L’argument répété à l’envi et justifiant toutes les politiques d’austérité est indéfectiblement le même : l’ampleur des déficits.

Monsieur le secrétaire d'État, faut-il de nouveau rappeler à la majorité et au gouvernement qu’eux-mêmes sont les créateurs des déficits abyssaux qu’ils critiquent ? En effet, la majorité a une fâcheuse tendance à oublier toutes les mesures prises pour remplir les poches déjà pleines de quelques-uns.

Il en est ainsi des 73 milliards d’euros d’exonérations sociales dont ont bénéficié les entreprises en 2009, sans effet sur l’emploi d’après la Cour des comptes.

Il en est ainsi des centaines de milliards d’euros perdus par l’État du fait que le capital est moins taxé que le travail.

Il en est ainsi des taux d’imposition favorables aux plus hauts revenus, passés, pour ce qui les concerne, de 60 % à 41 % seulement.

Non seulement c’est cette majorité qui a créé le déficit, mais les mesures qui l’ont occasionné n’ont eu absolument aucun effet en termes d’emploi, de croissance ou de niveau des salaires.

Pis, en faisant le choix dogmatique de l’austérité, non seulement vous ne désendetterez pas les États, mais vous appauvrirez la grande masse de la population, ferez tomber notre pays dans la récession et le chômage massif avec, de surcroît, moins de recettes fiscales et donc plus d’endettement public.

Cette thèse est d’ailleurs soutenue par le prix Nobel d’économie Joseph Stiglitz, selon lequel, avec les mesures d’austérité, on court à la catastrophe.

Le pacte de compétitivité choisi comme mode de gouvernance économique européenne est une chasse aveugle aux déficits. Or d’autres logiques doivent prévaloir, d’autant que celles qui ont été mises en œuvre ont démontré leur impuissance.

À l’inverse des politiques de concurrence débridée prônée par les traités européens, la crise économique nous a montré le besoin de mettre en place de nouvelles coopérations et des mécanismes de solidarité.

C’est ainsi que la coopération économique doit se tourner vers l’instauration d’une véritable politique industrielle et de recherche.

À cet effet, la Banque centrale européenne doit jouer tout son rôle ; il convient donc de la réorienter, de la réformer en un outil public propre à venir en aide aux États en difficulté et à financer éventuellement leurs dépenses et investissements sociaux.

En France, les services publics, pourtant malmenés par le Gouvernement, ont joué un rôle d’amortisseur de la crise.

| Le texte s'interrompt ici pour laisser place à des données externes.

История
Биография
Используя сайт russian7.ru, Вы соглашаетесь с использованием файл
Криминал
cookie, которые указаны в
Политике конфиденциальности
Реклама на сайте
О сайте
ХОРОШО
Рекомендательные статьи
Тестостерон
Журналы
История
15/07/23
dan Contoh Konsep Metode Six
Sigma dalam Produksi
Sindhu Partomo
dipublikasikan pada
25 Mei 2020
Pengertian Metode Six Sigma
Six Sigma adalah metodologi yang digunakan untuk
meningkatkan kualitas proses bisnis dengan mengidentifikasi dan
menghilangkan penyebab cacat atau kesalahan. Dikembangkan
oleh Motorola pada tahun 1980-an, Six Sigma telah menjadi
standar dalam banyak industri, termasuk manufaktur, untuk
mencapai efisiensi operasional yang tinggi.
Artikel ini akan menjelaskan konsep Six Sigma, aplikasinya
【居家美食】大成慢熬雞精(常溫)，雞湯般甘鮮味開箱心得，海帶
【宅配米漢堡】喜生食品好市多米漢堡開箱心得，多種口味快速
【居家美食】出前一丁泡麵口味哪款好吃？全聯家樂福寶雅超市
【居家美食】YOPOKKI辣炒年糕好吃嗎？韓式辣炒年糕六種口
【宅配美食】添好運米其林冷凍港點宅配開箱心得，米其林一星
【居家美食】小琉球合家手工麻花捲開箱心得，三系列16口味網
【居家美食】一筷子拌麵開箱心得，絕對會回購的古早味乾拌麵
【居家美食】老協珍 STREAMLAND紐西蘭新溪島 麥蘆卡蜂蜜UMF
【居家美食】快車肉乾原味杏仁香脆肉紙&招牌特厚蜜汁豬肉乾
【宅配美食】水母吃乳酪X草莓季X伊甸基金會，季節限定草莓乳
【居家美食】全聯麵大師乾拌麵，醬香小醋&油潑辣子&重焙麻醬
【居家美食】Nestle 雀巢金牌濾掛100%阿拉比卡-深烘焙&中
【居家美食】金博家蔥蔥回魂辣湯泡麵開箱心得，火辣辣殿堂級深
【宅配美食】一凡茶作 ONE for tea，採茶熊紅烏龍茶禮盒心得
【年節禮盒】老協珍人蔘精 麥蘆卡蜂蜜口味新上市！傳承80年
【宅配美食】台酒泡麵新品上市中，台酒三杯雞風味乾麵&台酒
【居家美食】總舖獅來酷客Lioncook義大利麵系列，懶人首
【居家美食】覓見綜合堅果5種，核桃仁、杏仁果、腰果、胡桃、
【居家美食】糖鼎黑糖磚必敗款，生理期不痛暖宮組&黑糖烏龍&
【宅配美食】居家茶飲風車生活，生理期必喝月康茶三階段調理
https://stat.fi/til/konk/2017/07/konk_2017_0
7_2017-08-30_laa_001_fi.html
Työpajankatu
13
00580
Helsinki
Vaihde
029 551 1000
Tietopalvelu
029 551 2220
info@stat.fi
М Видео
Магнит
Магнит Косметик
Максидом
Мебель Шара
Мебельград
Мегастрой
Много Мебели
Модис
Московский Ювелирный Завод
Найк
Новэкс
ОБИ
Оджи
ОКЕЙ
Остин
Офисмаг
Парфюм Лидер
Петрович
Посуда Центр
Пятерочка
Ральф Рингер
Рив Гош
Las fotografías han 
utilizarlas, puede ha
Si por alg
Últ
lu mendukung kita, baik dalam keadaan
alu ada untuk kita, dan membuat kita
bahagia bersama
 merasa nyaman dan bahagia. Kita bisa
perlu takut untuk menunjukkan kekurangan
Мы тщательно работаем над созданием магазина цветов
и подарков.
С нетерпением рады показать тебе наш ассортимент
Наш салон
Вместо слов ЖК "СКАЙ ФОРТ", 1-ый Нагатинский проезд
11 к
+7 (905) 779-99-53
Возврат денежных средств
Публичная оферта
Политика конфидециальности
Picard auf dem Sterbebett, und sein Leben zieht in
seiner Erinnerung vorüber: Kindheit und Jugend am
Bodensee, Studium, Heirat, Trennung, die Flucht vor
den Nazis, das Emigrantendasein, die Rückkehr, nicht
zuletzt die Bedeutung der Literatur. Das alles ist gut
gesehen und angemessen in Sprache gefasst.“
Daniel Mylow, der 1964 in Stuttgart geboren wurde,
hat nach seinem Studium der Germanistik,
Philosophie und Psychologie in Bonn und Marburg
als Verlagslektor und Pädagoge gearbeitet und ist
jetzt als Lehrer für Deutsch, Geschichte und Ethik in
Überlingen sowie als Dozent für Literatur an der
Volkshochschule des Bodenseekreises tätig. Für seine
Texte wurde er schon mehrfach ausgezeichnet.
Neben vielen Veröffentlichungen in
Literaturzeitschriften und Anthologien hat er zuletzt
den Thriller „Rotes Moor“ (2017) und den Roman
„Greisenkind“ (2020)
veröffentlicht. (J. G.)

La création de services publics européens pourrait ainsi constituer un champ d’action original et efficace.

Même si rien de concret ne devrait être décidé avant une prochaine réunion européenne en mars, laissant le temps au président du Conseil européen de consulter les vingt-sept gouvernements, une chose est certaine : toutes ces mesures inquiétantes seront prises dans un cadre intergouvernemental. Comme cela a déjà été dit, la Commission européenne et, surtout, le Parlement européen sont soigneusement marginalisés.

Dans ce contexte, monsieur le secrétaire d'État, mes chers collègues, au regard des mesures antidémocratiques et antisociales proposées par le couple franco-allemand, la présente proposition de résolution rappelle utilement et à-propos la souveraineté des parlements nationaux en matière de budgets et d’objectifs sociaux.